Friday, February 13, 2009

I Wonder If This Is What They Mean By Activist Judges

The New York Times reports that two Pennsylvania judges have entered guilty pleas to charges they took kickbacks to send juvenile offenders to private detention facilities.
Mark A. Ciavarella Jr., and a colleague, Michael T. Conahan, appeared in federal court in Scranton, Pa., to plead guilty to wire fraud and income tax fraud for taking more than $2.6 million in kickbacks to send teenagers to two privately run youth detention centers run by PA Child Care and a sister company, Western PA Child Care.

While prosecutors say that Judge Conahan, 56, secured contracts for the two centers to house juvenile offenders, Judge Ciavarella, 58, was the one who carried out the sentencing to keep the centers filled.

"In my entire career, I’ve never heard of anything remotely approaching this,” said Senior Judge Arthur E. Grim, who was appointed by the State Supreme Court this week to determine what should be done with the estimated 5,000 juveniles who have been sentenced by Judge Ciavarella since the scheme started in 2003. Many of them were first-time offenders and some remain in detention.


With Judge Conahan serving as president judge in control of the budget and Judge Ciavarella overseeing the juvenile courts, they set the kickback scheme in motion in December 2002, the authorities said.

They shut down the county-run juvenile detention center, arguing that it was in poor condition, the authorities said, and maintained that the county had no choice but to send detained juveniles to the newly built private detention centers.

Prosecutors say the judges tried to conceal the kickbacks as payments to a company they control in Florida.

The victims of this scheme include a 17-year-old who used MySpace to poke fun at a school official (sentenced to 90 days in one of the facilities), and another (also sentenced to 90 days) for starting a fight.

The case has generated much local attention, none of it favorable to the justices-cum-defendants:
For years, youth advocacy groups complained that Judge Ciavarella was unusually harsh.

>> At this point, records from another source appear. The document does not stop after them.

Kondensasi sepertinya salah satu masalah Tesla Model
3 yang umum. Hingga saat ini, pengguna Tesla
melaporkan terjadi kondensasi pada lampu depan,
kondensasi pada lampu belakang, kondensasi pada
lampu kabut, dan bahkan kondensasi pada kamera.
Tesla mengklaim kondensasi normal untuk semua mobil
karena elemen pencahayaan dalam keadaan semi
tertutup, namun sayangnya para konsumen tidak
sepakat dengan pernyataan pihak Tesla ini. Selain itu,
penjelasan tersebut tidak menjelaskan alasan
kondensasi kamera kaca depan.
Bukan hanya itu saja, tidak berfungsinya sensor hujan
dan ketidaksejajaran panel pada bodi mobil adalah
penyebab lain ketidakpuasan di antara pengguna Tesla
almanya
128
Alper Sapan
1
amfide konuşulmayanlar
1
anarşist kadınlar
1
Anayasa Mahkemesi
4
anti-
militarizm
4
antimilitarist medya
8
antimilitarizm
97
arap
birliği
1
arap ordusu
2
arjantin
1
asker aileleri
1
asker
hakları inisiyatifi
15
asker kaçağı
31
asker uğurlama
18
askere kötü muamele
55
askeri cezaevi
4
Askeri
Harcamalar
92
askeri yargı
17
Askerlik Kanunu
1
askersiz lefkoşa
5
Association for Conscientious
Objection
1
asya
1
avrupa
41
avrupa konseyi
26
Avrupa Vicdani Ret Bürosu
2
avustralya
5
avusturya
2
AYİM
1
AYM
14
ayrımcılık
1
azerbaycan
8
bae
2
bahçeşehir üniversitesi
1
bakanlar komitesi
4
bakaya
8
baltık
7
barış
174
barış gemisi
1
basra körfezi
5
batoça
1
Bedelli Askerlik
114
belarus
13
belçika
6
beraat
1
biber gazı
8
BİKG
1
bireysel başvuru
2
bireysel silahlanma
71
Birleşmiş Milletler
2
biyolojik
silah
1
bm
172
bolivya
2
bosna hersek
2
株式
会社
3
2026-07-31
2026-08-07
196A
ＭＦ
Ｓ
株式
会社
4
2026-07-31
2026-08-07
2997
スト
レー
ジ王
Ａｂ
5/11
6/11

He sent a quarter of his juvenile defendants to detention centers from 2002 to 2006, compared with a state rate of 1 in 10. He also routinely ignored requests for leniency made by prosecutors and probation officers.

“The juvenile system, by design, is intended to be a less punitive system than the adult system, and yet here were scores of children with very minor infractions having their lives ruined,” said Marsha Levick, a lawyer with the Philadelphia-based Juvenile Law Center.

“There was a culture of intimidation surrounding this judge and no one was willing to speak up about the sentences he was handing down.”


On Thursday in Federal District Court in Scranton, more than 80 people packed every available seat in the courtroom. At one point, as Assistant United States Attorney William S. Houser explained to Judge Edwin M. Kosik that the government was willing to reach a plea agreement with the men because the case involved “complex charges that could have resulted in years of litigation,” one man sitting in the audience said “bull” loud enough to be heard in the courtroom.

What shocks me most is that these two appear to have engineered the whole scheme from the outset. The public facility was closed at their insistence. The private contracts were drawn up under their supervision. And between them, they kept the private facilities at capacity, handing down what appear to be sadistic sentences for (at least as illustrated) far from extraordinary teenage misbehaviour. All of this occurred over a six year period.

The two are facing (assuming the pleas are accepted) seven years in prison, disbarment, mandatory resignation from the bench and forfeiture of all benefits including their pensions.